* AIM OF THE EXERCISE *
Only one stretch of the listing below is wanted. Give it again exactly, from the line with "For every layout element, output its label and" through the line with "Page size: 1241x1754.".

━━━━━━

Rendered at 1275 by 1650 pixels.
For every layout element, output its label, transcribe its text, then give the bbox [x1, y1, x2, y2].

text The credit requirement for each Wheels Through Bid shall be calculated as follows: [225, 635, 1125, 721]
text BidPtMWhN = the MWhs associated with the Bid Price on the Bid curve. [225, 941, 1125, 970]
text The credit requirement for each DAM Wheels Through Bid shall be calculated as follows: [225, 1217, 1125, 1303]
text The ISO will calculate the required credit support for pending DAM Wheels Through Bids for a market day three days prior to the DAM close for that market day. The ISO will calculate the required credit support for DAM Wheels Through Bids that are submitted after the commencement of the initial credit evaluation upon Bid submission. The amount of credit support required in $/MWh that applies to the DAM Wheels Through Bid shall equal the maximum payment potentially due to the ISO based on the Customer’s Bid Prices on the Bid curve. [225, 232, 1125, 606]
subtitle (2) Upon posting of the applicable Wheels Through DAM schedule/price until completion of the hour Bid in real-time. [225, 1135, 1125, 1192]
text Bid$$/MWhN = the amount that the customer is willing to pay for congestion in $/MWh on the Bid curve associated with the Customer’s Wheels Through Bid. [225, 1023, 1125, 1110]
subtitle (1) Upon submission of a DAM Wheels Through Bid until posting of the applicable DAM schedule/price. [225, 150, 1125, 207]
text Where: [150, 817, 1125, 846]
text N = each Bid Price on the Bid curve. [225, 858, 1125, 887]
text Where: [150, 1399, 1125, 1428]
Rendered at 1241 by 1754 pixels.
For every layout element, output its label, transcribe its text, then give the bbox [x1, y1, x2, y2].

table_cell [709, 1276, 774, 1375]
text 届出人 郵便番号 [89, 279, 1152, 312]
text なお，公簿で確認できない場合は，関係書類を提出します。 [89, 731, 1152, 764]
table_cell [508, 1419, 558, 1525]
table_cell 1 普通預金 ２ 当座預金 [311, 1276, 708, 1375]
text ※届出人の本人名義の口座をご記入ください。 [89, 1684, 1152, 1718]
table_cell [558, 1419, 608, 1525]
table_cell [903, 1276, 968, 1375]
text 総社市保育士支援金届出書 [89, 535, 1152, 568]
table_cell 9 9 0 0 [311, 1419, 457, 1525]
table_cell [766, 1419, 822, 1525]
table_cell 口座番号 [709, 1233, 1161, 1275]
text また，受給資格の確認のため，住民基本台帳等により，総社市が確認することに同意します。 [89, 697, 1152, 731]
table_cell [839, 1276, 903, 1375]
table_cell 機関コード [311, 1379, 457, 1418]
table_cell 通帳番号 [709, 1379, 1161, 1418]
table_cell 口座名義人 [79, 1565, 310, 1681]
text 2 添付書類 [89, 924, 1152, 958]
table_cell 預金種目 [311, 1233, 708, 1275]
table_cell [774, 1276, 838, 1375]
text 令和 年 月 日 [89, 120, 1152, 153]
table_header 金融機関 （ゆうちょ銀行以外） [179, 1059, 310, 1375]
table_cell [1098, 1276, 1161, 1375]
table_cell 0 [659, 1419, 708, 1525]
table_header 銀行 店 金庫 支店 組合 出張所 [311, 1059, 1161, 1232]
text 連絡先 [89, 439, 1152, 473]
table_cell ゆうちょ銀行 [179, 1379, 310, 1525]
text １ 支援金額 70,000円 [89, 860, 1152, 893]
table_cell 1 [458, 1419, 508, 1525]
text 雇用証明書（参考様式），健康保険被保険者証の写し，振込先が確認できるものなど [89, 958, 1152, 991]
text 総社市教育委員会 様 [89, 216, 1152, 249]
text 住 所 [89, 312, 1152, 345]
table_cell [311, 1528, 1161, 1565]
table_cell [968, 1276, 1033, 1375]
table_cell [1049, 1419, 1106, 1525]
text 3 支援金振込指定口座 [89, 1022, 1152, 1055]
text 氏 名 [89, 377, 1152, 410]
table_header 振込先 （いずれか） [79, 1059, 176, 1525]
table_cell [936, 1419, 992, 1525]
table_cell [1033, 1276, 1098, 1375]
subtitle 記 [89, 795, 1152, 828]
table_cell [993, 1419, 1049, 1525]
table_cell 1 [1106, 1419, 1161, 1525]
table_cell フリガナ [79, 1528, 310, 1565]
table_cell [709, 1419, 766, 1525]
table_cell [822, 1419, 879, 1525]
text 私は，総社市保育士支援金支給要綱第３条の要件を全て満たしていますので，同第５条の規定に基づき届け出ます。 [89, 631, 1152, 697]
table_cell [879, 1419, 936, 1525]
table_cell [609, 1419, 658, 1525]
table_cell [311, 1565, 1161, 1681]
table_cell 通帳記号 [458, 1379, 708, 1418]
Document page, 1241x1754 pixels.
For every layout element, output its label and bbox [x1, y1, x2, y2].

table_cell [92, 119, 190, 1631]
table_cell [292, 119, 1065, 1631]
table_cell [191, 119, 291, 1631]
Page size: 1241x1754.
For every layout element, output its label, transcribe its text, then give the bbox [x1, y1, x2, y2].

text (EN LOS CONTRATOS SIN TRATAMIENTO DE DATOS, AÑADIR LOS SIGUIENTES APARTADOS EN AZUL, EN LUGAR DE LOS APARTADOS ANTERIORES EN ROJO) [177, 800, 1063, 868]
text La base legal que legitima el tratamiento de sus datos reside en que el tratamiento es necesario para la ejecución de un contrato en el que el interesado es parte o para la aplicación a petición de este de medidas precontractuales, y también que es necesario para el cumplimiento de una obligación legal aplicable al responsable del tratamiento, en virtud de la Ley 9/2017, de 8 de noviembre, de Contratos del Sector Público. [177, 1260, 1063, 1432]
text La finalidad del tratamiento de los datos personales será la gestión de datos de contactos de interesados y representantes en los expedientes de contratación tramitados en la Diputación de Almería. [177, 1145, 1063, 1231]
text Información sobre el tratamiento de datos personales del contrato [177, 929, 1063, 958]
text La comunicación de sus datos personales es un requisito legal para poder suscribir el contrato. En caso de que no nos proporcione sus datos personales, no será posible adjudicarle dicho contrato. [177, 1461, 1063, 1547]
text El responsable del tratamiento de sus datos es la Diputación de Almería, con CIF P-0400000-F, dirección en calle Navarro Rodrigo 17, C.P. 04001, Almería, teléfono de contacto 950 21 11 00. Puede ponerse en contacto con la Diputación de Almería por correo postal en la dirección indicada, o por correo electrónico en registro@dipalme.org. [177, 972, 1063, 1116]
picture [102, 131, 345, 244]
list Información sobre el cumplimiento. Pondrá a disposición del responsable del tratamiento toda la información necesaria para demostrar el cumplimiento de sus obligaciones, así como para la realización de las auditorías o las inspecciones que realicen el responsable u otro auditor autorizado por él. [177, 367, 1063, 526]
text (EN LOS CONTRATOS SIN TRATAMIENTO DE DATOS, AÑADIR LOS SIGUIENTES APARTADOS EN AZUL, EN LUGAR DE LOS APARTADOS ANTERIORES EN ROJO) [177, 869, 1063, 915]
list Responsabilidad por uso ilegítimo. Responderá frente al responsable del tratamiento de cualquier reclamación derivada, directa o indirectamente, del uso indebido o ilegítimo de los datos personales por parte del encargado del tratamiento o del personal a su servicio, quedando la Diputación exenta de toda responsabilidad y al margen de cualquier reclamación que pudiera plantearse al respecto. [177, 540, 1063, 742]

━━━━━━

* RESPONSE BELOW *
For every layout element, output its label and bbox [x1, y1, x2, y2].

table_cell [92, 119, 190, 1631]
table_cell [292, 119, 1065, 1631]
table_cell [191, 119, 291, 1631]
Page size: 1241x1754.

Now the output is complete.